Extrait du texte
··········
Henri Zajdenwerger est un survivant de la Shoah. Les propos d’Eric Zemmour visant à réhabiliter Pétain, il les ressent comme une gifle à l’encontre de son histoire et de celle toute sa famille. Il raconte.
Eric Zemmour et Henri Zajdenwerger. (MONTAGE « L’OBS » : UGO AMEZ/SIPA - LOUIS MORICE)
Quand Henri Zajdenwerger a entendu Eric Zemmour affirmer que Pétain « a protégé les juifs français », il a cru s’étrangler :
« Quand j’ai été arrêté la première fois en 1942, avec ma famille, on n’arrêtait pas encore les juifs français. J’étais le seul à être français, alors j’ai été sauvé, contrairement à toute ma famille, envoyée à Auschwitz. Mais peu après, ils ont arrêté tous les juifs. Je ne sais pas combien de temps ça a duré de protéger les juifs français, enfin, soi-disant, de les protéger, mais après, ça a été tout le monde ! »
Il fait le récit de l’arrestation de sa famille dans la vidéo ci-dessous :
La carte d’identité française d’Henri ne l’a en effet pas empêché d’être arrêté le 7 février 1944, expédié à Drancy puis déporté comme tant d’autres. Henri a alors 16 ans. Il fait partie des 878 hommes du convoi 73, qui se dirige vers les pays Baltes. « A Kaunas, en Lituanie, une partie du train a été détachée et s’est arrêtée. Tous ceux qui étaient dans ces wagons-là ont été fusillés. » Henri fait partie des « chanceux », ceux qui continuent le voyage vers l’enfer, vers le Stutthof, camp de concentration et d’extermination en Pologne. Du convoi, seuls 22 avaient survécu à la fin de la guerre.
Dans les victimes, le père et le frère de Simone Veil, juifs français eux aussi : le père de Simone Veil était un ancien combattant de la Première Guerre mondiale. De lui, Simone Veil dira : « Il n’imaginait pas qu’il puisse lui arriver quelque chose, pendant très longtemps. En 1940, 1941, il était de ces Français qui disaient : avec le maréchal Pétain, ça ne peut pas arriver. »
A 96 ans, l’ex-secrétaire du camp du Stutthof a le regard qui fuit
Henri a passé sa vie à témoigner, raconter, inlassablement, son histoire et celle de sa famille. Pour transmettre aux jeunes générations cette mémoire. Lutter contre l’oubli. Et combattre les falsificateurs de l’histoire. Alors il refuse de prononcer le nom de celui qui est candidat à la présidence de la République :
« Pour moi, c’est une ordure ce type-là. Il sait très bien qu’il ne sera jamais président de la République. Il veut faire parler de lui. D’ailleurs, je ne comprends pas comment un type comme lui, juif de surcroît, puisse afficher des sentiments plus à droite encore que l’extrême droite. Ça, je n’arrive pas à comprendre. C’est un cas, lui ! »
··········
Liste des données
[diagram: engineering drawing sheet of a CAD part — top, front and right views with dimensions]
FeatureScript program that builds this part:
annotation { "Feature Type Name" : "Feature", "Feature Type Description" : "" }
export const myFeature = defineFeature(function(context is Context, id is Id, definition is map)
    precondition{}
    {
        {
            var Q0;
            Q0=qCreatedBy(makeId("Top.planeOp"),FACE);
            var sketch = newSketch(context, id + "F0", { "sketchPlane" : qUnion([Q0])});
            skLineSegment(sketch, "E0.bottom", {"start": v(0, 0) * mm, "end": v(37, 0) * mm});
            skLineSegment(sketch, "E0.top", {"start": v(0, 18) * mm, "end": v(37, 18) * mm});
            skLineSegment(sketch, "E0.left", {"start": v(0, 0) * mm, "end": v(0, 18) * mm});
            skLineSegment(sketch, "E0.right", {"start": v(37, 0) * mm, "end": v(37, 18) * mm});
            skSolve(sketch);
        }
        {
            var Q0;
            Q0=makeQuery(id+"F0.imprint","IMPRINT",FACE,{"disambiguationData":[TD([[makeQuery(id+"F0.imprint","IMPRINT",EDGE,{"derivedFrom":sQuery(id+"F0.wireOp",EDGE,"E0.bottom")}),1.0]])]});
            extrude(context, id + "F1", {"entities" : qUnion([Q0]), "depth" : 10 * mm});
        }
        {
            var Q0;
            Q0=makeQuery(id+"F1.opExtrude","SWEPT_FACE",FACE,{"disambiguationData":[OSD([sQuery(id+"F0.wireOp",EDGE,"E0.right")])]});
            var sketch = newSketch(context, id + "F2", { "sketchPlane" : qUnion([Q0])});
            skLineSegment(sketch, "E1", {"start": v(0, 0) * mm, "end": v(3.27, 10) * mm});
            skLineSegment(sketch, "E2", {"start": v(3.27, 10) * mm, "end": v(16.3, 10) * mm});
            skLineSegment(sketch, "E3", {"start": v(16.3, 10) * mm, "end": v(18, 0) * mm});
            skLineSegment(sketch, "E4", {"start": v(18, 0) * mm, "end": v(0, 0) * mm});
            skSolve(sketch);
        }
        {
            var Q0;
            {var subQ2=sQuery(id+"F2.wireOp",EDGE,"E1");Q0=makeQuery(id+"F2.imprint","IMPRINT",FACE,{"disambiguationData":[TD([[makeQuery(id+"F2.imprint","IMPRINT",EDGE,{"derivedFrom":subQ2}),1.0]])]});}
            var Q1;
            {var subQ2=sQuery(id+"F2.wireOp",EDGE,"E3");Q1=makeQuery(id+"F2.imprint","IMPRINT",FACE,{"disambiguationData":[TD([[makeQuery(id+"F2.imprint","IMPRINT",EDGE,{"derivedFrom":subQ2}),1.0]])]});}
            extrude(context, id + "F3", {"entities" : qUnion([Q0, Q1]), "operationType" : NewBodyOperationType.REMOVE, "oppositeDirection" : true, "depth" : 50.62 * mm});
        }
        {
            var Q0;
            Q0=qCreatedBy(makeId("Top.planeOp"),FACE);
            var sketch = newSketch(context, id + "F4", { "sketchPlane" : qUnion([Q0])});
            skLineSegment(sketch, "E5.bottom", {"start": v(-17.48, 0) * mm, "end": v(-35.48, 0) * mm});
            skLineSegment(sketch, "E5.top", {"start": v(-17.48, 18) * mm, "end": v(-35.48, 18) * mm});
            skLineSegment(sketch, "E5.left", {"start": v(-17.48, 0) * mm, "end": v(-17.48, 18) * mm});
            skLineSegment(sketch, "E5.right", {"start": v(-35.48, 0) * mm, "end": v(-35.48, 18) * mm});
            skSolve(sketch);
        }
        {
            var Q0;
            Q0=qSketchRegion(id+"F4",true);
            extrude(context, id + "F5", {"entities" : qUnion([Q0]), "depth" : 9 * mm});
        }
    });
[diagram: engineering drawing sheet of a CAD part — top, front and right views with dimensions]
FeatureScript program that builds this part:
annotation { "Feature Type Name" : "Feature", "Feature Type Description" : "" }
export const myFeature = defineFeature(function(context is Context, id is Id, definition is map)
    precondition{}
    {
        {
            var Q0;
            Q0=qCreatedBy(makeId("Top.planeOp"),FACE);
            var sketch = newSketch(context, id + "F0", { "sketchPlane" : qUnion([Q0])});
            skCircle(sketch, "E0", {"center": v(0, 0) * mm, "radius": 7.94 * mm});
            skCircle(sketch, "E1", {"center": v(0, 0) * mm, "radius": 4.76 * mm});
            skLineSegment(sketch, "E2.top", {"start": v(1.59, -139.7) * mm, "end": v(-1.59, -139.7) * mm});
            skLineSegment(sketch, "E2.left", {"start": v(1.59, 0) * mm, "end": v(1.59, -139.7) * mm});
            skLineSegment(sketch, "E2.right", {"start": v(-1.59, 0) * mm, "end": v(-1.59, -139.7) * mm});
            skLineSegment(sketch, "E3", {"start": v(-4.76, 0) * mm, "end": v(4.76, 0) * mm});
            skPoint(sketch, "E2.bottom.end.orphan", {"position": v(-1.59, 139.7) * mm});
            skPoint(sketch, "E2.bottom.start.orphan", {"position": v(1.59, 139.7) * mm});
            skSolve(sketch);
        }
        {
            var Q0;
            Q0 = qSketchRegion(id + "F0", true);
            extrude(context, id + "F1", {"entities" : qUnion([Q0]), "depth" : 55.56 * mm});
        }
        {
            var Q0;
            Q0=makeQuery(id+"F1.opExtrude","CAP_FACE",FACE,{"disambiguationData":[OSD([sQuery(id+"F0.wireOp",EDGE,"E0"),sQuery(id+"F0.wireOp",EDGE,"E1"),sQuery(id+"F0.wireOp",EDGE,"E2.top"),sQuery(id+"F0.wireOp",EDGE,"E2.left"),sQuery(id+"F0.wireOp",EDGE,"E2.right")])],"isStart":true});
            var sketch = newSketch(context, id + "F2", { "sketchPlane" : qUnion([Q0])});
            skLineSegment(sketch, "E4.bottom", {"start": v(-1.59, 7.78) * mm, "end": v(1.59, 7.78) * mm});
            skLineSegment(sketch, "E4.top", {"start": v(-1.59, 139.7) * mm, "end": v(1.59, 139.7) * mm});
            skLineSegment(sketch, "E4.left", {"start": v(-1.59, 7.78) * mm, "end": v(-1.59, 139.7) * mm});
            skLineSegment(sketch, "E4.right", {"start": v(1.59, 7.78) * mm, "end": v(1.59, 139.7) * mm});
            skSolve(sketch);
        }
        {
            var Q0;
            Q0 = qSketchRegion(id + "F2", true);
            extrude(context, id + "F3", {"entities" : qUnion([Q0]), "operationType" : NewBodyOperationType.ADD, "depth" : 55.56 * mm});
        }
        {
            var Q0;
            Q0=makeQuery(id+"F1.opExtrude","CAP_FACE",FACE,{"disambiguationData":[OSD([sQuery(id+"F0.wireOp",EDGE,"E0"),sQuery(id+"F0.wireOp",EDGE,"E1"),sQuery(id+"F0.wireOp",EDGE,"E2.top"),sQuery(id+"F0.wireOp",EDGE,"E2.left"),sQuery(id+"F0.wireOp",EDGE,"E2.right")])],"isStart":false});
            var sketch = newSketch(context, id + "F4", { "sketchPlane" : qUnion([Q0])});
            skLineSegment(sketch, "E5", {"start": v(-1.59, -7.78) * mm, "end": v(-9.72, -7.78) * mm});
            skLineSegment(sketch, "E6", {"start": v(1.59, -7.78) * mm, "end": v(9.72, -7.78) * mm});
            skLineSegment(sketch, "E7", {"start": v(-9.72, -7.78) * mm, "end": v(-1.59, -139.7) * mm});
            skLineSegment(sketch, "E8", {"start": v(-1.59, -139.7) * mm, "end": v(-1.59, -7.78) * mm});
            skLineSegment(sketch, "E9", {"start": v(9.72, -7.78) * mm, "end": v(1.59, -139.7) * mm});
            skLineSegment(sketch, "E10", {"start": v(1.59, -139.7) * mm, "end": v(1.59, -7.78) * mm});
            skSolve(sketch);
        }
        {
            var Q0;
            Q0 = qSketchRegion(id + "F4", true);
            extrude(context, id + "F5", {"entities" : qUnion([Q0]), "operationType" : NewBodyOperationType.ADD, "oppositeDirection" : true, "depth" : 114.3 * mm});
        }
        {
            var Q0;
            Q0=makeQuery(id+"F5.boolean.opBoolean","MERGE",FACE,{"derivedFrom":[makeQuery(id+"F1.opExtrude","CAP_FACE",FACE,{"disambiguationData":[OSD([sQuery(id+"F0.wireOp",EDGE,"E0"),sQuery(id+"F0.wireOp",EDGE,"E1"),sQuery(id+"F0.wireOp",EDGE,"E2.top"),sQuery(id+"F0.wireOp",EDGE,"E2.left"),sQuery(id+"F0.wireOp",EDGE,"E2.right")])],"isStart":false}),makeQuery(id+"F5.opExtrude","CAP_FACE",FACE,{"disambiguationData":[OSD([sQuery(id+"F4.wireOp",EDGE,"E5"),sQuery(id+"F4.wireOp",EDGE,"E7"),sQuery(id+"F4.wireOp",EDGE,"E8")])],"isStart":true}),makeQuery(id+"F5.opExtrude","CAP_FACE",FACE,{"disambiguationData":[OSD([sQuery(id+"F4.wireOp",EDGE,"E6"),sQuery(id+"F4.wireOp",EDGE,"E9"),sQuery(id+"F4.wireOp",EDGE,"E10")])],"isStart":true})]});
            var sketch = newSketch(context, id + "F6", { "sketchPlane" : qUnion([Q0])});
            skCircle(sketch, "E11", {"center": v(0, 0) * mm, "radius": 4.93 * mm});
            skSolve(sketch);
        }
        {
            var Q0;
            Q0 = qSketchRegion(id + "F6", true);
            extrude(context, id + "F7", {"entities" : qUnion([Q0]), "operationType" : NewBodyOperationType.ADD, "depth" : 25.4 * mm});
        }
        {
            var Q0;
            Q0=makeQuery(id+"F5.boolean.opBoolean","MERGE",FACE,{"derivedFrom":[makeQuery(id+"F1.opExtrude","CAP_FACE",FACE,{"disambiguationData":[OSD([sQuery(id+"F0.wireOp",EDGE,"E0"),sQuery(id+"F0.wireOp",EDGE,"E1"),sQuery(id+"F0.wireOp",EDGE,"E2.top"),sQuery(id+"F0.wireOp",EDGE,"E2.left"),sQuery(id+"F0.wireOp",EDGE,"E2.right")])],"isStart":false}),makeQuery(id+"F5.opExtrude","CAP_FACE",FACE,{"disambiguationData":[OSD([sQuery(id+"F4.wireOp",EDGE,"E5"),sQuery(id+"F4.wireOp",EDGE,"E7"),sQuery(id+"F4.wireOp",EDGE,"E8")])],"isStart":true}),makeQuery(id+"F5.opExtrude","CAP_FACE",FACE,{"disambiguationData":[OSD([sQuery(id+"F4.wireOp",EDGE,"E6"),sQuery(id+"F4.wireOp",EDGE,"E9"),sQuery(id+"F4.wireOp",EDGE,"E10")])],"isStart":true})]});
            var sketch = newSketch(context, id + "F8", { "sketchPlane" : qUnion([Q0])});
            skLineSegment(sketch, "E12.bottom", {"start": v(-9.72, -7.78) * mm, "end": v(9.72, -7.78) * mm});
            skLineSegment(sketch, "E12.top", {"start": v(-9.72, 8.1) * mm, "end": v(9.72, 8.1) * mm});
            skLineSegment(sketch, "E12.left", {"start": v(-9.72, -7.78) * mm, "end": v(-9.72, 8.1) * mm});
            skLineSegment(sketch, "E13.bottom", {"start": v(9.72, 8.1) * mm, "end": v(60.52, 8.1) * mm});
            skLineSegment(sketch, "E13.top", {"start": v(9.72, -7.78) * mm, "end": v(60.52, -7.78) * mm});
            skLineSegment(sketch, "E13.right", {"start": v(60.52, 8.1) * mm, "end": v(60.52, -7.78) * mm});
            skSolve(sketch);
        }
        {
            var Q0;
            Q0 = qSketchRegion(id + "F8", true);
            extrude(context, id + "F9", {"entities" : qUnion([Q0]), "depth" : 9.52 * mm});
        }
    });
··········
Consigne
Traduisez en anglais cette phrase de l'extrait du texte : « Du convoi, seuls 22 avaient survécu à la fin de la guerre. » Les entrées constituent un ensemble à part, sans lien avec le texte.

Réponse complète
Of the convoy, only 22 had survived by the end of the war.